I believe there is a need for more of the gentler variety of sci-fi that explores personalities, individual lives and, especially, the lives of women. Psychological suspense is a very popular genre with the female sex, and it combines beautifully, in my opinion, with speculative fiction and science fiction. Consider the series 'Humans', currently showing on UK Channel 4 TV. This is a great example of informed scientific opinion meshed with the conflicts arising in an ordinary family. OK, the family has a 'synth' to make their meals and clean their house, but they're a pretty typical family, parents and three kids, with a good few secrets and lots of anxiety and stress. The presence of a synth (is she conscious? What does that actually mean?) is an added complication, and it combines beautifully with absent Mum, angsty teenagers and tempted Dad.
I've just read a book called 'A Calculated Life' by Anne Charnock. It was a finalist for the Philip K. Dick Award and the Kitschies Golden Tentacle (Debut Novel) Award, and a very worthy one in my opinion. It's set in the late twenty-first century, where big business is employing 'simulants' (artificially grown, genetically engineered individuals) to carry out advanced mathematical modelling and forecast economic trends. Jayna, the protagonist, is one of these super-intelligent synths, and the book is written from her perspective. Far from being an emotionless robot, she adores her stick insect pets and has warm feelings for her friends. But she and the other synths live a restricted life in a kind of institution which limits their social interaction and enforces early bedtimes and a controlled diet. When Jayna develops feelings for a biological human and begins to question her life and long for change, her troubles begin.
What I love about this book is its focus on a very appealing individual and the problems she encounters in her friendships and her work. This makes Jayna someone with whom I can emphathise (the stick insects help!). Her problems, although embodied in a different age, are not so far from my own experience. Just as in 'Humans', we have interesting (and important) social and scientific questions, explored from the perspective of a character we care about.

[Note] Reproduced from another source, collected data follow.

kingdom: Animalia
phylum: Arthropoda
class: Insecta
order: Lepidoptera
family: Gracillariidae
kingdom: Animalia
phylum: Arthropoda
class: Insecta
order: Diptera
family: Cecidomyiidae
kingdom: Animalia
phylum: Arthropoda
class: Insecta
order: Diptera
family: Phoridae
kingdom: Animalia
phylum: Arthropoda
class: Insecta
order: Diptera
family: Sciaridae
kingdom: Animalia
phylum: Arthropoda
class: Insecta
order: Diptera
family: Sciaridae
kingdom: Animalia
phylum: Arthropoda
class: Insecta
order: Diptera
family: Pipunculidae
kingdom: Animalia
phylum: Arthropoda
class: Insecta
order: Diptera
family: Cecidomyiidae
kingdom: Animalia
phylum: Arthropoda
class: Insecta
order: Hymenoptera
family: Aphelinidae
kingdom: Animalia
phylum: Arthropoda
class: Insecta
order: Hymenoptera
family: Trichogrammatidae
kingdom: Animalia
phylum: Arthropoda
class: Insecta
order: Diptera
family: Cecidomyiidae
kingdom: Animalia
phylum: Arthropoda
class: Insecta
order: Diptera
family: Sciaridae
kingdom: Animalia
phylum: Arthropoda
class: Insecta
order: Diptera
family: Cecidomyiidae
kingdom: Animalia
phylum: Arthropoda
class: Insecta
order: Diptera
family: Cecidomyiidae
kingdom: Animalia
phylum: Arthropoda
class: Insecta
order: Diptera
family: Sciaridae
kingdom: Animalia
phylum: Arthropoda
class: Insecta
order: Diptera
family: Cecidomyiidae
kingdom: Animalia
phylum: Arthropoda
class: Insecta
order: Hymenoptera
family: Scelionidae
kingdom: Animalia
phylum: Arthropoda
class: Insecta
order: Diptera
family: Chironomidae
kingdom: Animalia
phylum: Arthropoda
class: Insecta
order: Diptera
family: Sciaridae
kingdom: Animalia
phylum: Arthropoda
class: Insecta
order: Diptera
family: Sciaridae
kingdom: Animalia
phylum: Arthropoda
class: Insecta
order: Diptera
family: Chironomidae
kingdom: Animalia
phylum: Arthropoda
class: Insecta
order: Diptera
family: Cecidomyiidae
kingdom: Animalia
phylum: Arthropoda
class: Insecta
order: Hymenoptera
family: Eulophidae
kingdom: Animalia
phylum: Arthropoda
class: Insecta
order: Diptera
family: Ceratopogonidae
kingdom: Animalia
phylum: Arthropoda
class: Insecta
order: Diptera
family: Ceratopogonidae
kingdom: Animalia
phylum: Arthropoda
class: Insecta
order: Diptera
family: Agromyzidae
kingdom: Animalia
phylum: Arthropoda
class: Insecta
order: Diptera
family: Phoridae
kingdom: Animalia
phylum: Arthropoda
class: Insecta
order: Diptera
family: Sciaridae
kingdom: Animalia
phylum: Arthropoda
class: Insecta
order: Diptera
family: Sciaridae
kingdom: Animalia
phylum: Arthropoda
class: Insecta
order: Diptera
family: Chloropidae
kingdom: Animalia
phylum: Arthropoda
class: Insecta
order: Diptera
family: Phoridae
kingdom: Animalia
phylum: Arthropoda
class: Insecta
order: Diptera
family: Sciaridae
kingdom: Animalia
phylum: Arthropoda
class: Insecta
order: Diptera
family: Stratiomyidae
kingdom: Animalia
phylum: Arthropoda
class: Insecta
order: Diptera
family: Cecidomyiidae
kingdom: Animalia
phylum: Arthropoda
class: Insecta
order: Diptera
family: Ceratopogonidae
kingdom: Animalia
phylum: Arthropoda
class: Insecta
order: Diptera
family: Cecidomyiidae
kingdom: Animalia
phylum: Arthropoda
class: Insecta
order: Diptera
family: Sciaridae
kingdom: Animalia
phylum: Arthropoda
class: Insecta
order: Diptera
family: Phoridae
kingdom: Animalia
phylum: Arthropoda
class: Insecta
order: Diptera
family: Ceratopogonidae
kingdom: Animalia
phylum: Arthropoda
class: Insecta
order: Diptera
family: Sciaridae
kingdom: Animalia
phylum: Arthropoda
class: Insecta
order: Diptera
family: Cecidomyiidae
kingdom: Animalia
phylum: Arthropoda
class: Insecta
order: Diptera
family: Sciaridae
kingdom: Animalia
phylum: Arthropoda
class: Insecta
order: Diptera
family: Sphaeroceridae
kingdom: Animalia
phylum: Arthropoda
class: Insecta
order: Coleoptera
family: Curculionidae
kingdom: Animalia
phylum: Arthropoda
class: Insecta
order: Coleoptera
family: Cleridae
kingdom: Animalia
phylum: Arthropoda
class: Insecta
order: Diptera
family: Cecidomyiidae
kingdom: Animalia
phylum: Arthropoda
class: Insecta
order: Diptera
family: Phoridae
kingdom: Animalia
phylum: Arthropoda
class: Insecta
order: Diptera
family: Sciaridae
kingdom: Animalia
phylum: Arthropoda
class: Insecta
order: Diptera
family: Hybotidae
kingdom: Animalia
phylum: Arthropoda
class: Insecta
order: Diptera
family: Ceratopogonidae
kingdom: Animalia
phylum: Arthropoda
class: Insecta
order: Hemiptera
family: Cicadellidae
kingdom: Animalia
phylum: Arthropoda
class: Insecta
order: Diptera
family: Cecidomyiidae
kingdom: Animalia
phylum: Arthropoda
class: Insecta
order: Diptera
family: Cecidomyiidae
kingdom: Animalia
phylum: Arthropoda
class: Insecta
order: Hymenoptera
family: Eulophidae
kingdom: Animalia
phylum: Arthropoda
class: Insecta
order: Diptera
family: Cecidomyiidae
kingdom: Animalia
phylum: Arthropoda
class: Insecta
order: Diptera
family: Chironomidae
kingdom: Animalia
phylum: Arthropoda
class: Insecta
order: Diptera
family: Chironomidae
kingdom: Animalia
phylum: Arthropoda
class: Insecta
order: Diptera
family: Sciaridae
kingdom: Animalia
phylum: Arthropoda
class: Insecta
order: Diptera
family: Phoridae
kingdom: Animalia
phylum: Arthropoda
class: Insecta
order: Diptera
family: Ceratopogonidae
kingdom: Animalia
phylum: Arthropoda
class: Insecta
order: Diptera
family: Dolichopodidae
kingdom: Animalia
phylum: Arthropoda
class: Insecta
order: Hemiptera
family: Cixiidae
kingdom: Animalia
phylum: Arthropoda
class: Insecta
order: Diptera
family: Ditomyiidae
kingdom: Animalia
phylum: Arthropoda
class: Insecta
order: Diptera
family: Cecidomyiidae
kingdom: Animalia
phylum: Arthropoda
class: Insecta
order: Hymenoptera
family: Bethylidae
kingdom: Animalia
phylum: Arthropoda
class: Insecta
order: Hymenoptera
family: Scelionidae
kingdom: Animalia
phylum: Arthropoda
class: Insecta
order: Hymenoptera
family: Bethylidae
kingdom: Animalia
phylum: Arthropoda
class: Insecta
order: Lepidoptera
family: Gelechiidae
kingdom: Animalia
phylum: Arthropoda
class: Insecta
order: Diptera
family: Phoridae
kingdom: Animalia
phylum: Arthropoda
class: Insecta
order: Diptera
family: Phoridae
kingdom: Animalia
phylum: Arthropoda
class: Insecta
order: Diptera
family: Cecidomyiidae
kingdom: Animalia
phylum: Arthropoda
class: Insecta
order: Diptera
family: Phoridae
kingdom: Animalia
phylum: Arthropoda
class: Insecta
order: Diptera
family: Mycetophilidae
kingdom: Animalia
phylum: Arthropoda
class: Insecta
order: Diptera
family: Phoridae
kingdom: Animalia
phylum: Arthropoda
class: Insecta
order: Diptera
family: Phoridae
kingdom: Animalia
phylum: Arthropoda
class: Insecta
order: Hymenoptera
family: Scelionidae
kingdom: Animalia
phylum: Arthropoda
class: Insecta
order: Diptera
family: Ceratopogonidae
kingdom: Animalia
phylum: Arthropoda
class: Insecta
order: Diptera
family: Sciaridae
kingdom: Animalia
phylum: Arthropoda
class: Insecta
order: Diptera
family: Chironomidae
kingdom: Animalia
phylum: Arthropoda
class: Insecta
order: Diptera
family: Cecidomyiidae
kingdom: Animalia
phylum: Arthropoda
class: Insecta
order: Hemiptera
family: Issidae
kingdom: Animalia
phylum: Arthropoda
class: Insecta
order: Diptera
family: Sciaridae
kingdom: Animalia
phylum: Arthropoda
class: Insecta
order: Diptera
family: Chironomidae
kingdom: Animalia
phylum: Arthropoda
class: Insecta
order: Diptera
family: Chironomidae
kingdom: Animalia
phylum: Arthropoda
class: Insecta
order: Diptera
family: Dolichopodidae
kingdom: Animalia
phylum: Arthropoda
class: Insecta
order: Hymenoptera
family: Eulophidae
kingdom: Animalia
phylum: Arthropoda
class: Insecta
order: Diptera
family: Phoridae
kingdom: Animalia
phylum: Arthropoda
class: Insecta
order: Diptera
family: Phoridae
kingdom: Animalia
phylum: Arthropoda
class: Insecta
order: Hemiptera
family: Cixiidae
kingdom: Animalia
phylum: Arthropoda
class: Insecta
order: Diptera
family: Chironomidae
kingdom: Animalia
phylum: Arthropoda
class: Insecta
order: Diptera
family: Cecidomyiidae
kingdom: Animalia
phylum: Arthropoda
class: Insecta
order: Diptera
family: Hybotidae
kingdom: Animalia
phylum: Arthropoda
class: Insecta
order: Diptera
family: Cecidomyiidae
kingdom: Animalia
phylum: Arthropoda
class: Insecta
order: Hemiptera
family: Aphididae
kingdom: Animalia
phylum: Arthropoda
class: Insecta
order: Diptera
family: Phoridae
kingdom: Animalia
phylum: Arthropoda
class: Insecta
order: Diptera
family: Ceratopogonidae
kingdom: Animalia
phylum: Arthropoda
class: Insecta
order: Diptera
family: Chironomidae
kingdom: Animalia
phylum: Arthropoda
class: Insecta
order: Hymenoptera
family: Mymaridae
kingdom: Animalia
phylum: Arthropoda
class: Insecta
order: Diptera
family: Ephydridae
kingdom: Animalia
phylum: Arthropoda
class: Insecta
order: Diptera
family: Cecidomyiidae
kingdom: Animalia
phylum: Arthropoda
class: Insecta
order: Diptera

I have tried to do something similar in my own novel, shortly to be released, called 'Lena's Nest'. Lena is a scientist and a mum, who through a terrible accident ends up in the world of 2104. Like Jayna, she is human, but her ideas of what this means are very soon to be tested to the limit. The Meks she encounters are a new branch of humanity, distinct from the Bluds, who are the biologically-evolved humans. What's more, Lena's own work on AI is at least partly responsible for some of the problems of the Meks, through the failure (not really Lena's fault) to establish sound ethical practice. Lena engages with the Meks, with a rather irritating Blud called Noah, with her own cognitive 'twin' and with the problem of finding out what happened to her children. I have tried to create an exciting and moving story while encouraging my readers to think about some of the relevant issues. I hope it works!